=== DATA TO EXAMINE ===
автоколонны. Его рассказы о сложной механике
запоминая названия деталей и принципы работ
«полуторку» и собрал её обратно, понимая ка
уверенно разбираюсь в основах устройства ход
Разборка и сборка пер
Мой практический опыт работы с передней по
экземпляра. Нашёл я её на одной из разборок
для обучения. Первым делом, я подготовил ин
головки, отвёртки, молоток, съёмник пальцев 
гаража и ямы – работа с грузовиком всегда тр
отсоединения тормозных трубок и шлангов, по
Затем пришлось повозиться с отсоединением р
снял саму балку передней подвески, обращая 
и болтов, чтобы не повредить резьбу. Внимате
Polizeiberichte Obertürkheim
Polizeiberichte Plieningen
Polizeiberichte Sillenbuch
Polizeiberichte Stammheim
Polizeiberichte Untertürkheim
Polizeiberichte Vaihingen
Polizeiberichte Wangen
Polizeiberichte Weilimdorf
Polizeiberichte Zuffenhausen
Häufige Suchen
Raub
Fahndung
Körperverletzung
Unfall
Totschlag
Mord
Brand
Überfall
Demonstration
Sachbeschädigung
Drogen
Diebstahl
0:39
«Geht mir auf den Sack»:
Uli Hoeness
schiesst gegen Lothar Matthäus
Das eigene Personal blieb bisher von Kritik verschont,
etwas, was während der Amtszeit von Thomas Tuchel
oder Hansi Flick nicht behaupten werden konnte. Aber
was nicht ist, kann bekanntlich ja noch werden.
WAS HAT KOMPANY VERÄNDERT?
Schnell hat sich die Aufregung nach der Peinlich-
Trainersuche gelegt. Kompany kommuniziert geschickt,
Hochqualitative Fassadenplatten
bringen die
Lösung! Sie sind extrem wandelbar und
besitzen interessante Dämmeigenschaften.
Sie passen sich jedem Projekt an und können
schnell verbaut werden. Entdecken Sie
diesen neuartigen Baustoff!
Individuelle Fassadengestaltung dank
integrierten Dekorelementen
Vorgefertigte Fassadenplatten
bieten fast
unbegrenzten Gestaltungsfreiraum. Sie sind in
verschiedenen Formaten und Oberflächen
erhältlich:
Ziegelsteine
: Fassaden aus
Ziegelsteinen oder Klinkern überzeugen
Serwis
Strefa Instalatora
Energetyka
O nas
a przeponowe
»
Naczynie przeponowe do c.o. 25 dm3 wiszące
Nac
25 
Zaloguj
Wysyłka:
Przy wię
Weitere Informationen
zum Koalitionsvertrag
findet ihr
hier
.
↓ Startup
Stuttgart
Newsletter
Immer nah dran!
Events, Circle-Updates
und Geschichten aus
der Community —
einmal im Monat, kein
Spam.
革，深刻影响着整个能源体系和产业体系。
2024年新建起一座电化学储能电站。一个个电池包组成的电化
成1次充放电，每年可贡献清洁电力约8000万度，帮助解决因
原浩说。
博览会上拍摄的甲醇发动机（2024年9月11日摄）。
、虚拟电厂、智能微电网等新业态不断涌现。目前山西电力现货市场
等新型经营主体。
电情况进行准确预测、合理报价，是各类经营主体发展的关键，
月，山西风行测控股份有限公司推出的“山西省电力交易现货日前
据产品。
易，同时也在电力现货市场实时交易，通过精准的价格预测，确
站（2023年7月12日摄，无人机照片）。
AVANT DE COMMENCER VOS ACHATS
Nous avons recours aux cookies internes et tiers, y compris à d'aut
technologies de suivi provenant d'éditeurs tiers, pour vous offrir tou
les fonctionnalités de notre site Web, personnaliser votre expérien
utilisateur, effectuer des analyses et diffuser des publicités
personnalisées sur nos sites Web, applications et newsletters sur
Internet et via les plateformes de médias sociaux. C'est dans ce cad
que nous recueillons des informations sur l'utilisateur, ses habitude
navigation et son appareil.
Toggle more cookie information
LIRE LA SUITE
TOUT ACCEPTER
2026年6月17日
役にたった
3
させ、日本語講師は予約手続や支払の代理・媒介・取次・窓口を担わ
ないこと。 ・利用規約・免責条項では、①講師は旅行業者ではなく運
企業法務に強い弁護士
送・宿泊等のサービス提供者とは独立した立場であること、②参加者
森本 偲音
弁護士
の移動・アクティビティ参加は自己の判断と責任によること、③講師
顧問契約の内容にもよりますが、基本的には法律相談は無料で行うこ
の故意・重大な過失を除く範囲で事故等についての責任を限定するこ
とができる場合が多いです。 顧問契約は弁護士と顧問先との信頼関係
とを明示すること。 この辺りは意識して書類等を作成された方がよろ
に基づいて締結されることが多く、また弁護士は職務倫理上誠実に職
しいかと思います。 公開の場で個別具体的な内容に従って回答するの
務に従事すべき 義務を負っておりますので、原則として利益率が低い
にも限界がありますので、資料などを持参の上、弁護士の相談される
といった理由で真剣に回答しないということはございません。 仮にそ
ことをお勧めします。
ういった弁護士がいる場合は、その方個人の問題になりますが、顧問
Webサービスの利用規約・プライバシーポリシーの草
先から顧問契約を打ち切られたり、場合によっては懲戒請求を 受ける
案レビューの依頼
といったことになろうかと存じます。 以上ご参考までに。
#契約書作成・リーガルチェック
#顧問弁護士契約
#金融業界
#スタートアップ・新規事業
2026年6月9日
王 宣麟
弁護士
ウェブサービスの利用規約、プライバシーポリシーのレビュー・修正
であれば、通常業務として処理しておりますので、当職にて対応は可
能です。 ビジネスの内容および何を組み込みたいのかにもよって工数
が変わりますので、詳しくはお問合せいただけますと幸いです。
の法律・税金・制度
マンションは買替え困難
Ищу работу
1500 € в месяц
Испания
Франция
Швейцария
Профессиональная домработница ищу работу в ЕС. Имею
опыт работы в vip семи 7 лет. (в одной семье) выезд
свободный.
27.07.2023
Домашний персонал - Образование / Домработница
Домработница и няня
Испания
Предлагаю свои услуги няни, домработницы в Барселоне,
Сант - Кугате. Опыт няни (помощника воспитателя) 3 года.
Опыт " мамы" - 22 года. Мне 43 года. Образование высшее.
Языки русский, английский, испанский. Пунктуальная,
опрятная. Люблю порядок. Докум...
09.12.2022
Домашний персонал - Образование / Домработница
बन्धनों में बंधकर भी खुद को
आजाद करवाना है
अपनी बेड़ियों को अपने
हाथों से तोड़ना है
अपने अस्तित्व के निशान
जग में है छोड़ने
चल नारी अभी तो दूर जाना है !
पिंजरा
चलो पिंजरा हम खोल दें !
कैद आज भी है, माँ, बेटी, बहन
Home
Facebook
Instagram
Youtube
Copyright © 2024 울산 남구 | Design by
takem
===
**ABOUT THIS EXERCISE**
Would you filter the records and copy each line that contains the word "przeponowe"?

**EXERCISE ANSWER**
a przeponowe
Naczynie przeponowe do c.o. 25 dm3 wiszące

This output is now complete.